Investor Helsing Ek, who just revealed Spotify has no plans to pull Kanye West’s music, hinted at the price hike during his company’s third quarter 2022 earnings call. The Stockholm-based streaming giant reported double-digit year-over-year (YoY) growth among its subscriber base (totaling 195 million) and ad-supported users (273 million) for the third quarter, when revenue rose 21% year-on-year to $3.03. billion.

Nonetheless, Spotify (NYSE: SPOT) stock fell after the earnings report was released, and at the time of this writing, the shares were hovering around $82 apiece. The value is nearly 70% lower than SPOT’s value at the end of October 2021 and only about four dollars above the all-time low share price of $78.50.

Bearing in mind the stock price plunge that came despite Spotify’s aforementioned Q3 gains, Daniel Ek made it clear during his company’s corresponding earnings call that domestic price increases are “the one of the things we would like to do”.

“And again, in particular, primarily for price increases in the United States, that’s one of the things that we’d like to do, and that’s a conversation that we’ll be having in light of these recent developments with our label partners,” Ek replied when asked about the aforementioned Apple Music cost jump as well as that of the YouTube Premium family plan. “And I feel really good about this coming year and what that means in terms of price versus our service.”

Now, as initially reported, Ek has stated unequivocally that a Spotify price increase is likely for subscribers, including in the US, next year.
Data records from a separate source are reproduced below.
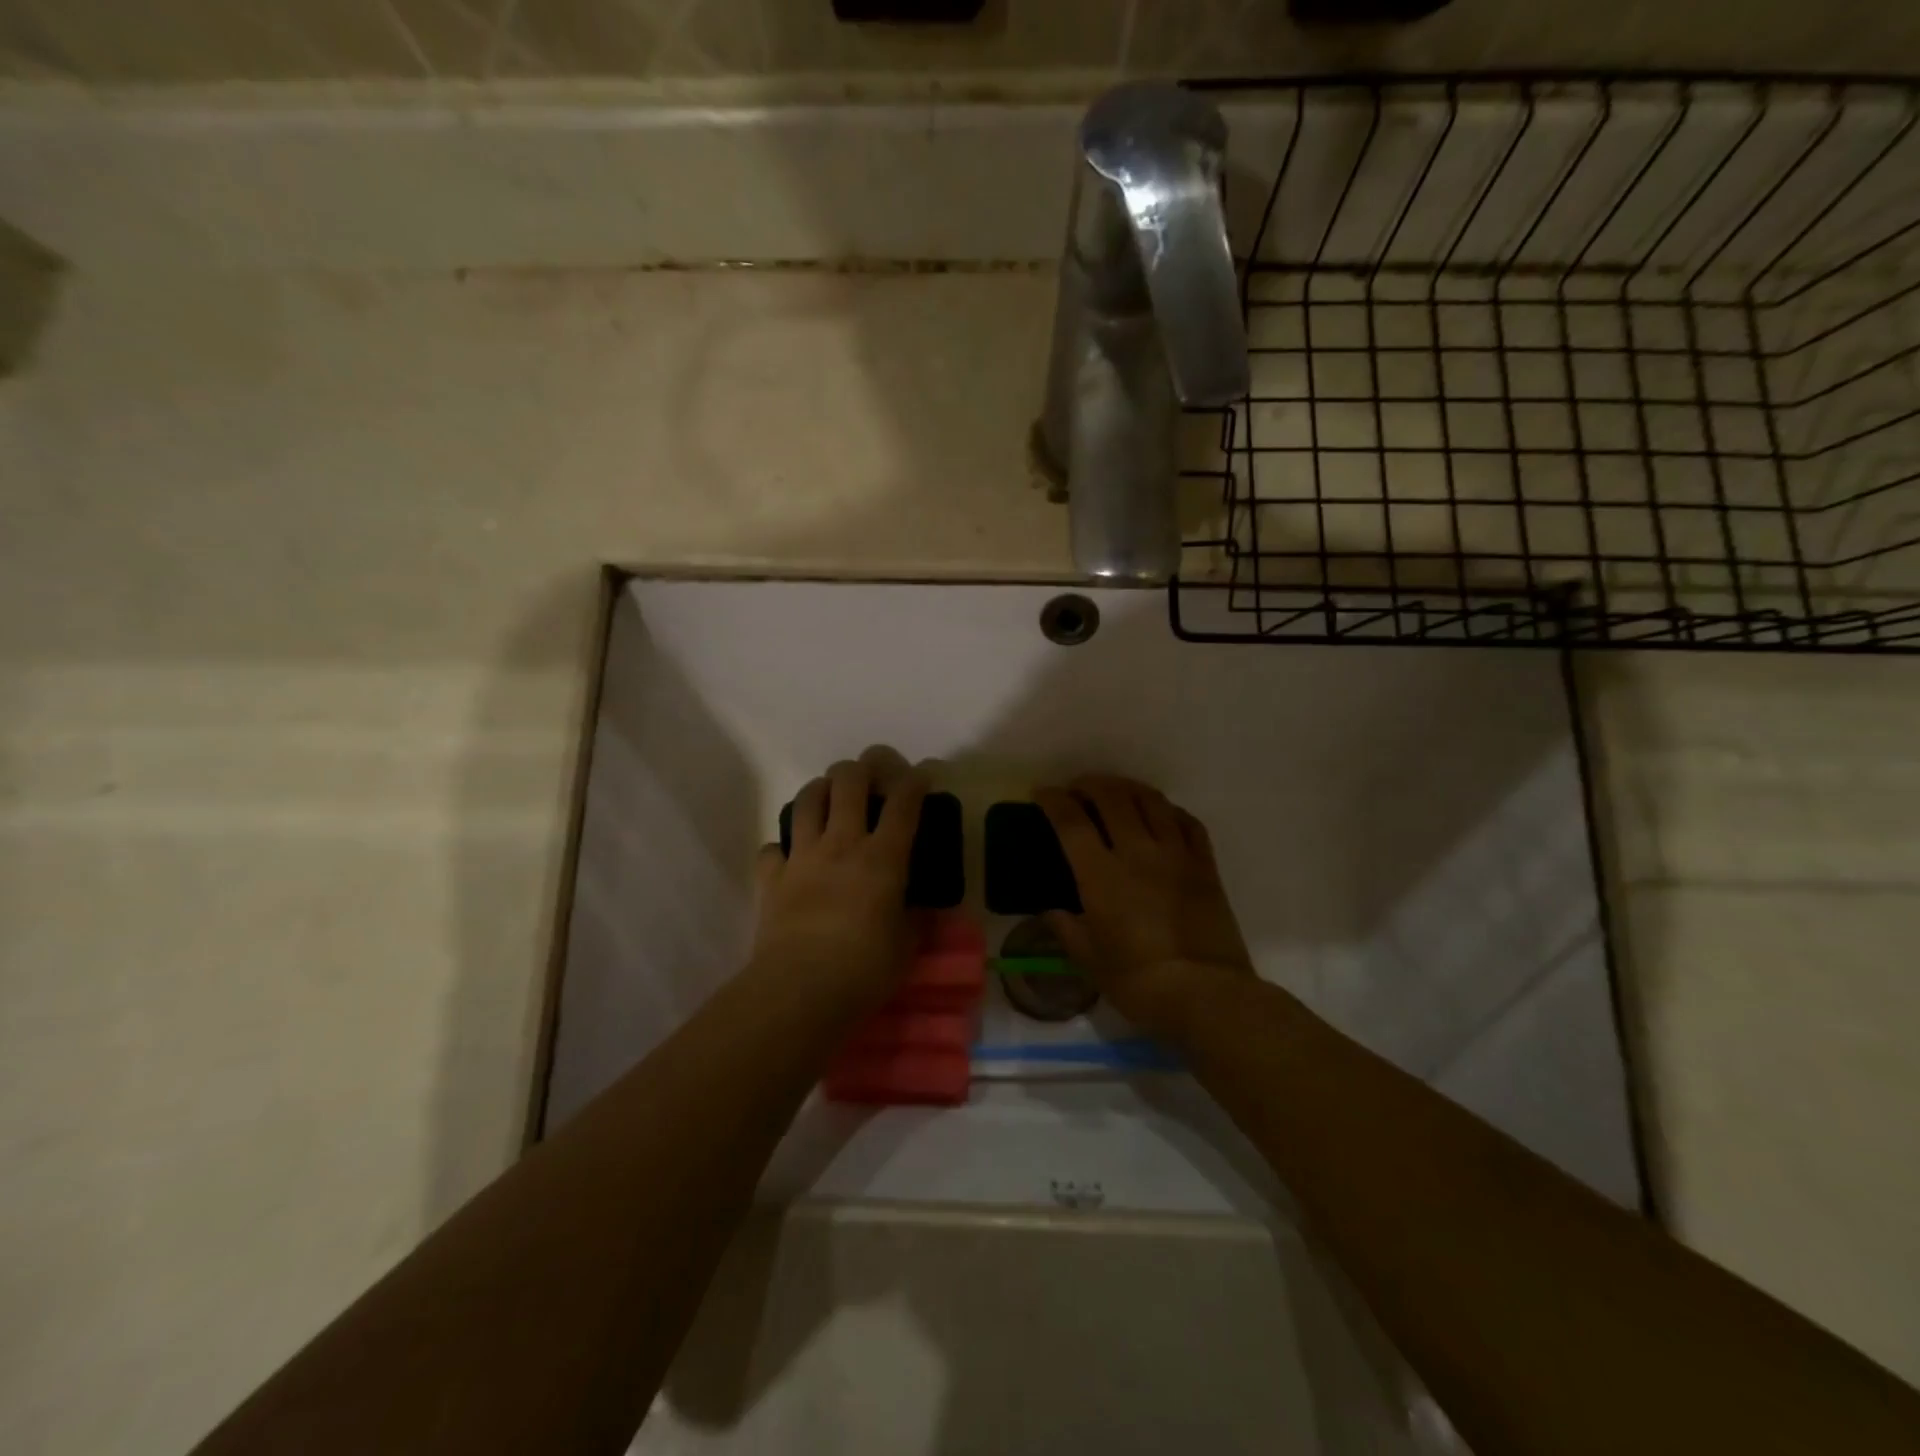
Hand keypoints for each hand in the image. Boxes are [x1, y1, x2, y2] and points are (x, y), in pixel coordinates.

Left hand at [750, 745, 927, 1014]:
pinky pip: (772, 849)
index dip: (916, 780)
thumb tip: (924, 913)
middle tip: (870, 775)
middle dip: (862, 767)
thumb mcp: (907, 947)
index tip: (923, 774)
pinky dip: (782, 848)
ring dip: (820, 789)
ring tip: (829, 795)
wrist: (800, 989)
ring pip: (806, 801)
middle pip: (848, 781)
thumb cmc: (865, 969)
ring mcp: (803, 857)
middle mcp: (842, 844)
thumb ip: (917, 922)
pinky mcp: (772, 878)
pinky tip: (790, 857)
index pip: (904, 802)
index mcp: (883, 857)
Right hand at [1035, 775, 1253, 1039]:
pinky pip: (1188, 822)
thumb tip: (1052, 912)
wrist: (1205, 994)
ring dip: (1128, 788)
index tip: (1041, 793)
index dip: (1053, 801)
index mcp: (1101, 875)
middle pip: (1112, 797)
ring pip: (1151, 801)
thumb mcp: (1090, 959)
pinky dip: (1169, 810)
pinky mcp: (1205, 865)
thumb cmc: (1137, 982)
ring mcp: (1175, 855)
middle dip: (1090, 784)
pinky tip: (1161, 814)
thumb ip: (1067, 929)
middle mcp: (1137, 852)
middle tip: (1078, 789)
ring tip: (1116, 791)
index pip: (1071, 821)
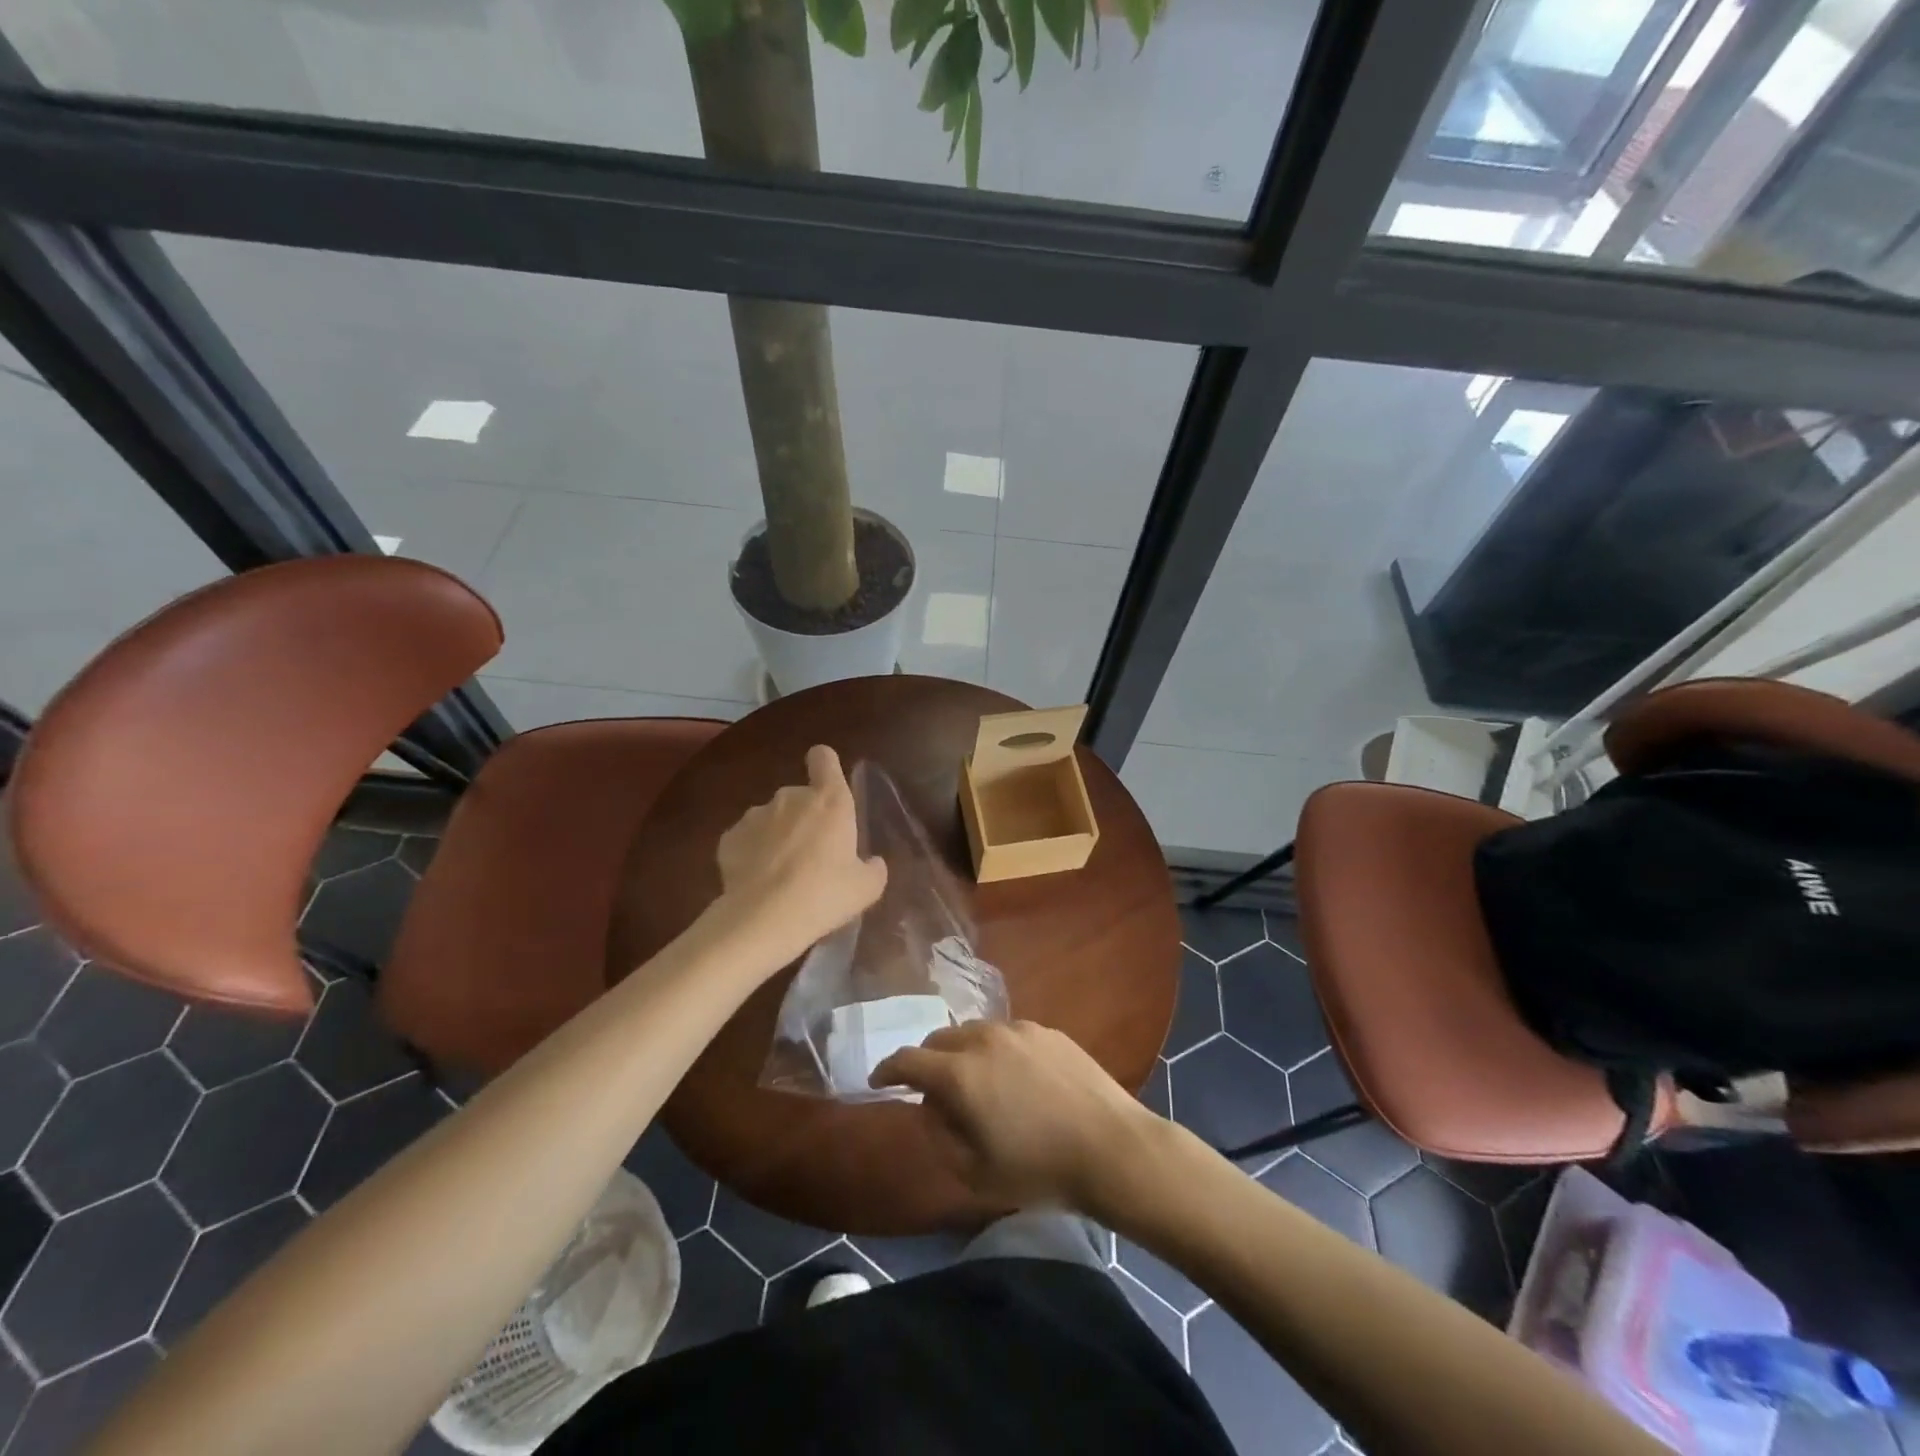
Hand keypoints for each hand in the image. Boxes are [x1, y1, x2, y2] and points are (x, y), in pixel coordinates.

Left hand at [713, 745, 887, 968]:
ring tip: (781, 874)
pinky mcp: (728, 837)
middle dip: (804, 818)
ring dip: (777, 836)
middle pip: (799, 796)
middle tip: (812, 856)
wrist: (763, 919)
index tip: (827, 787)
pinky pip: (746, 839)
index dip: (825, 766)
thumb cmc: (824, 895)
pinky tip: (757, 882)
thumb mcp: (866, 889)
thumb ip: (873, 869)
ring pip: (771, 818)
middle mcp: (791, 797)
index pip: (824, 758)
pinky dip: (751, 854)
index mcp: (830, 800)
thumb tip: (872, 863)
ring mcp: (755, 815)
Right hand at [870, 1019, 1165, 1214]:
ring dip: (962, 1053)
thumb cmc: (1039, 1169)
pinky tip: (1015, 1079)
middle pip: (940, 1040)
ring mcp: (1018, 1030)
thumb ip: (939, 1136)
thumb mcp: (975, 1172)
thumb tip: (929, 1108)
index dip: (888, 1070)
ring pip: (974, 1033)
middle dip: (927, 1061)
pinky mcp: (1047, 1030)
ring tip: (976, 1083)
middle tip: (932, 1090)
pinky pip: (1007, 1035)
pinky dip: (996, 1051)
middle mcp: (983, 1039)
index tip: (879, 1081)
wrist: (1111, 1147)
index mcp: (960, 1074)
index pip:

“‘We have the same pricing power in the United States,'” the 39-year-old said of Apple Music’s high subscription prices in an interview with the the wall street journalwhich further relayed that “subscribers can expect price increases for the service sometime in 2023”.

Needless to say, it will be interesting to see if the move (possibly including a $20 “platinum plan”) slows Spotify’s subscriber growth and/or forces existing paying users to jump ship.

Spotify executives broached the subject earlier in 2022, when their company’s Loud & Clear report stated, “The cost of a subscription is not an insignificant amount to many. Raising the price is a fine balance – we don’t want to drive people back to hacking or non-monetized solutions. »

Meanwhile, it wasn’t until September that Spotify chief financial officer Paul Vogel said, “We believe that over time we will have pricing opportunities. We’ve done that a bit in the past. We haven’t done that more recently. We did this a little over a year ago. But obviously the current economic situation is also one that you’re going to be aware of, and it’s not necessarily something that we think we need to do right now. But we obviously think we have prices over time.

The service has in any case “implemented dozens of price increases in markets around the world without losing customers”, according to the WSJ said of Ek’s interview comments. The same article reiterates that Spotify started raising the price of its family plan last year “in dozens of markets”.

However, the precise extent to which Spotify measured the impact of the price hike on individual accounts is unclear. Deezer, headquartered in Paris, quietly adjusted the price of several plans in 2022, and listeners in the United States now have to pay $10.99 per month for Deezer Premium.

Tidal’s ad-free tier will still cost subscribers $9.99 per month, while Prime members can pay $8.99 to access Amazon Music Unlimited ($9.99 for non-Prime members).